Version difference data

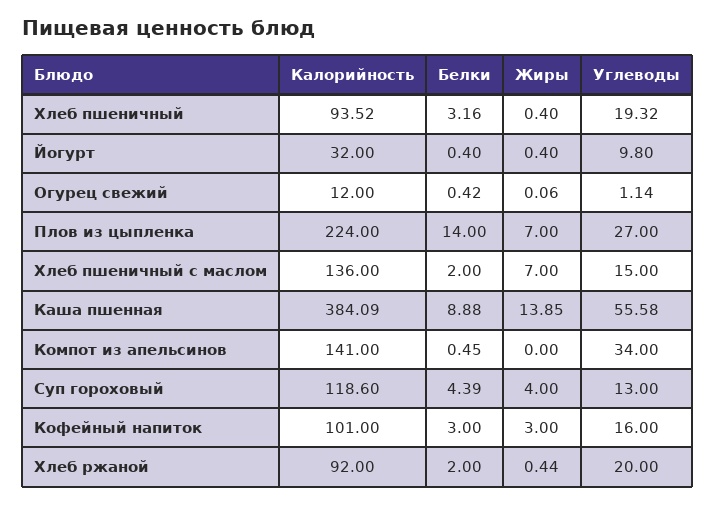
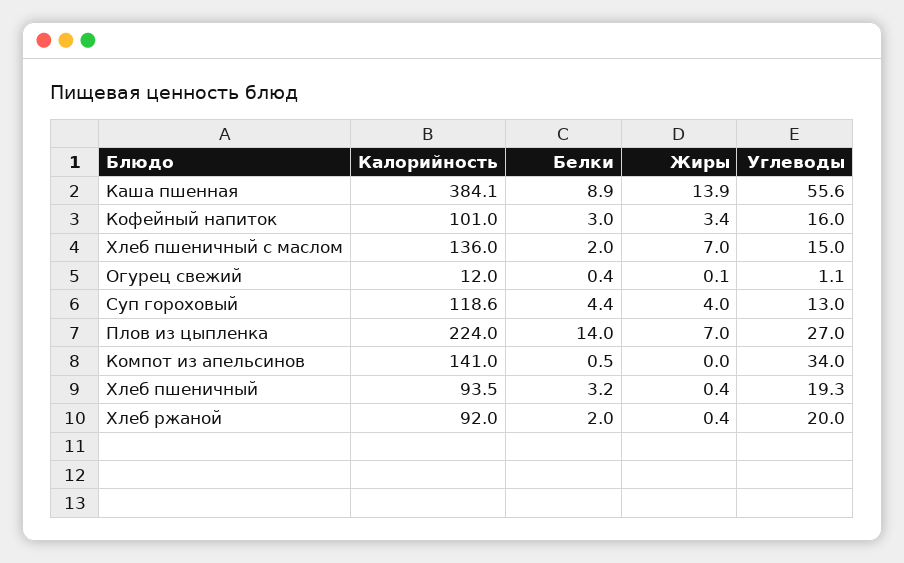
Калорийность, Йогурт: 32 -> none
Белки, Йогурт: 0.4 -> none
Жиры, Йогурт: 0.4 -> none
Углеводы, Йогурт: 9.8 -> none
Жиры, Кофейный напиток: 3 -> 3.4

**WORK ORDER**
Please copy out each line above exactly as written, but not the pictures.

**SOLUTION**
Калорийность, Йогурт: 32 -> none
Белки, Йогурт: 0.4 -> none
Жиры, Йогурт: 0.4 -> none
Углеводы, Йогурт: 9.8 -> none
Жиры, Кофейный напиток: 3 -> 3.4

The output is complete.